Comparison of CanVaxKB canvaxgens with cancer-related genes in other databases. A total of 193 genes from the ONGene oncogene database, the NCG database and Sanger CGC database are shared with the genes found in CanVaxKB. There are a total of 70 genes unique to CanVaxKB.
CanVaxKB data sharing and display
The VO is a community-based ontology that logically represents the terms of vaccines, vaccine components (such as vaccine antigens, adjuants, and recombinant vaccine vectors), vaccination, vaccine-induced immune responses and the relations among these terms (20,21). All the CanVaxKB cancer vaccines have been ontologically represented in VO (Supplementary File S1).
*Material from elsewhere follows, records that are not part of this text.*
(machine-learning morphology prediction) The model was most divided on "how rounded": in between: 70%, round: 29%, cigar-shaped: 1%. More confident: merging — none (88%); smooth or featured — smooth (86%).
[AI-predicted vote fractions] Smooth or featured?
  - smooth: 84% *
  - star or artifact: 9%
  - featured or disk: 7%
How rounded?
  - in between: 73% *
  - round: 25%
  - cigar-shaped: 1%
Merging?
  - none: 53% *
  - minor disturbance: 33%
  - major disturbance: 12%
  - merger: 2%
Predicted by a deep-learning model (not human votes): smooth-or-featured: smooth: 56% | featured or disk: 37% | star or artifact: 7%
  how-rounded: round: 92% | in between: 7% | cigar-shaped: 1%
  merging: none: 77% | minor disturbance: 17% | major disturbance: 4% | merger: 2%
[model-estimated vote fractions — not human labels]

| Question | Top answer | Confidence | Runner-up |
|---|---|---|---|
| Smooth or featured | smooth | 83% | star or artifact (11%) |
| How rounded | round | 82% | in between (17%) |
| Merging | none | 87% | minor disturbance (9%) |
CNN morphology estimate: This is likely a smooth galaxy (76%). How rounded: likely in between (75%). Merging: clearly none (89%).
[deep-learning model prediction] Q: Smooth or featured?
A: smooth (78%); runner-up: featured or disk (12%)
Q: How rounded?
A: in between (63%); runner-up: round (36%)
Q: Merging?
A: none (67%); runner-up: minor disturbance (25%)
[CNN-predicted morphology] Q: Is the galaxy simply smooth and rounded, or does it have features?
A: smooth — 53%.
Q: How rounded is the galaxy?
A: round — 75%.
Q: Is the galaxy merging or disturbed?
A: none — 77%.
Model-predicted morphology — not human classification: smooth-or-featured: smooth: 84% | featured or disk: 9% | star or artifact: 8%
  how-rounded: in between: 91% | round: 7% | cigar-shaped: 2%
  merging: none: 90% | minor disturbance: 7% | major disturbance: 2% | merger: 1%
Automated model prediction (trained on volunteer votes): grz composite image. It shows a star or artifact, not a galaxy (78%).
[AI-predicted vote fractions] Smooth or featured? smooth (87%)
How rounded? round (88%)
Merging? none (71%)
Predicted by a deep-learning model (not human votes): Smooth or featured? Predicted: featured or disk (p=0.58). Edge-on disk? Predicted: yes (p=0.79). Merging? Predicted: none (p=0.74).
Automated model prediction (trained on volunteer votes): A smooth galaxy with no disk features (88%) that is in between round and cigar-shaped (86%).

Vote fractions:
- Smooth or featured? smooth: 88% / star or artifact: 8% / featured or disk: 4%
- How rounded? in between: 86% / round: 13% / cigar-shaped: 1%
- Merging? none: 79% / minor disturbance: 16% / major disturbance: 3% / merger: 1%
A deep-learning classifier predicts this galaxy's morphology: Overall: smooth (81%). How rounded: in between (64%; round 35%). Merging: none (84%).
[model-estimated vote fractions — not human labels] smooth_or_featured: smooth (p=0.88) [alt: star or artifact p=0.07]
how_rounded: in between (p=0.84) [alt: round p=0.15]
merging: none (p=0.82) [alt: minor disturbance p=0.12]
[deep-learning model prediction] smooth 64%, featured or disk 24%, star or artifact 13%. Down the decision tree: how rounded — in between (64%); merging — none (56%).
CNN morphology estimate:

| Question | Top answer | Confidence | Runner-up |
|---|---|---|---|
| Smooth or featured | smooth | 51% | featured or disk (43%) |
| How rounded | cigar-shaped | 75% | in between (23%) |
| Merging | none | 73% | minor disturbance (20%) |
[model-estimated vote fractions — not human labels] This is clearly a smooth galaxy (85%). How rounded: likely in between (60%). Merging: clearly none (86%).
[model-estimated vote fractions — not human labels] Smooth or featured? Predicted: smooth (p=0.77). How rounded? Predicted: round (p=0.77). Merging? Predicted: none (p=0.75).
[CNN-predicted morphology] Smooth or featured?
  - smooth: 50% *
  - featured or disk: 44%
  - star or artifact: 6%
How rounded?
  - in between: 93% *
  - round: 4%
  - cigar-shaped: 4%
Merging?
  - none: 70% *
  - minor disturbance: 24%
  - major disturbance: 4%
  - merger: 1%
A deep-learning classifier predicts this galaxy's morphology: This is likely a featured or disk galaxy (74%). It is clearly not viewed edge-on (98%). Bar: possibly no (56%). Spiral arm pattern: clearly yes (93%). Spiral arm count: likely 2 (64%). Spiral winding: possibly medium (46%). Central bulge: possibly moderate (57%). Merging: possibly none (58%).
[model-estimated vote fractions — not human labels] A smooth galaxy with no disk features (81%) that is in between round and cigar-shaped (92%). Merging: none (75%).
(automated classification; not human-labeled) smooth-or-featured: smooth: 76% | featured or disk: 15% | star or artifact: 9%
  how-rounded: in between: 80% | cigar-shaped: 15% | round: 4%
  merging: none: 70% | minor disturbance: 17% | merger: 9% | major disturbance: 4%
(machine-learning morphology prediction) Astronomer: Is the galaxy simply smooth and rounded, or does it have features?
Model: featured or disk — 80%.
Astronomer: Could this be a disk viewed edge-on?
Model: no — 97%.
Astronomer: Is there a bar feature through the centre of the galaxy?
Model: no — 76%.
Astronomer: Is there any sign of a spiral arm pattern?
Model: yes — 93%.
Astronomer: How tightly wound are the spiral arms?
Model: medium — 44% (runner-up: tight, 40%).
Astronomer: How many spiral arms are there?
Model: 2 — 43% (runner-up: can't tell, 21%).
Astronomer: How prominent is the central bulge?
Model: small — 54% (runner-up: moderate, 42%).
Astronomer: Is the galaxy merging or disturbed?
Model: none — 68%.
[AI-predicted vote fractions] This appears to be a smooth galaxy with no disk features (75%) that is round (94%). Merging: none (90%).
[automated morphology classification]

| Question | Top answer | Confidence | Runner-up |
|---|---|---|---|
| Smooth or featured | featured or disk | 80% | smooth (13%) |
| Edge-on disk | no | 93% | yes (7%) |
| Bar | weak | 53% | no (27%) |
The CanVaxKB provides user-friendly web interfaces for users to query and analyze the data stored in the CanVaxKB database. Figure 4 shows an example use of the query to search for specific vaccines by type, name or antigens. All vaccines can be queried through the use of three data fields for specific annotations and sorted via the appropriate vaccine type (Figure 4A). Once the search is completed, a table listing all vaccines can be brought up (Figure 4B). The vaccine names can be clicked on to see the full information of that vaccine in the database (Figure 4C). One can then use external references in CanVaxKB for more detailed information about the cancer vaccine (Figure 4D). Alternatively, multiple vaccines can be selected to compare to any other vaccines shown in the table.
Figure 4.
CanVaxKB database search. (A) Search for antigen ‘gp100’ and select ‘recombinant vector vaccine’. (B) Eleven gp100 cancer DNA vaccines were identified. (C) The details of a DNA vaccine by clicking on the vaccine name in panel (B). (D) A PubMed article reference detail was shown after clicking on the PubMed ID in panel (C).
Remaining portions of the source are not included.